The staying power of this project is very impressive, and the fact that even with the long interval between finds (years) that doesn't seem to detract from dedicating CPU power to the project.
Can you explain finding Mersenne primes so CPU intensive?
Mₙ = 2ⁿ − 1 gives an easy to generate candidate set and testing primality of a single number isn't that expensive. 57885161th candidate being the 48th hit is getting pretty sparse I guess, but it isn't that crazy. What am I missing? Seems the compute would be rather small compared to much of the "big data" / NN training done every day
Because they are so big. 10³ > 1,000, so in decimal, 2^57,885,161 - 1 has over 3 × 5,788,516 digits, so over 17 million.
You do not check whether that is a prime by trial division (https://en.wikipedia.org/wiki/Trial_division). If you could do a division every nanosecond and had a billion devices, that would still take way, way more time than till the heat death of the universe to do.
Because of the numers 'in between', once you start testing that many numbers in such an enormous range it eats up CPU power. There is some very beautiful math trickery which uses an FFT to help determine if a number is prime or not, and even though that's a massive optimization the number of remaining cycles required is still enormous.

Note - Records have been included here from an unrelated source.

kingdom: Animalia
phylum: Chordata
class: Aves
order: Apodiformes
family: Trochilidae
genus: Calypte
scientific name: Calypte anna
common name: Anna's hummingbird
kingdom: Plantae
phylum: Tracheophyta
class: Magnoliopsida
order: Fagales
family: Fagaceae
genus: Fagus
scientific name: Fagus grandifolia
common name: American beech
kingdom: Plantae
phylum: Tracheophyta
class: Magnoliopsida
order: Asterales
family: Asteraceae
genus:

The algorithm for testing a Mersenne number for primality has the same running time as performing a pseudoprime test, so there's no point using such probabilistic tests. It is however useful to perform "trial division" to exclude small factors.
If you scroll to the very bottom there's some stuff on recent use of probable prime proofs, as well as a fairly detailed explanation of how the whole thing operates.
That could really be a great thing! The problem is that Mersenne primes are "sparse", i.e. there aren't many of them. Finding one could be like minting a new block, but it would be so rare that it won't be practical. For crypto, you would need something with many solutions, but then it's probably not so useful to find yet another solution...
you also generally speaking need something that is much easier to verify than it is to generate. I'm not saying it's impossible, but I don't think that "verifying" a protein folding in the "cryptocurrency" sense is a meaningful operation in the "useful" way you're hoping it to be.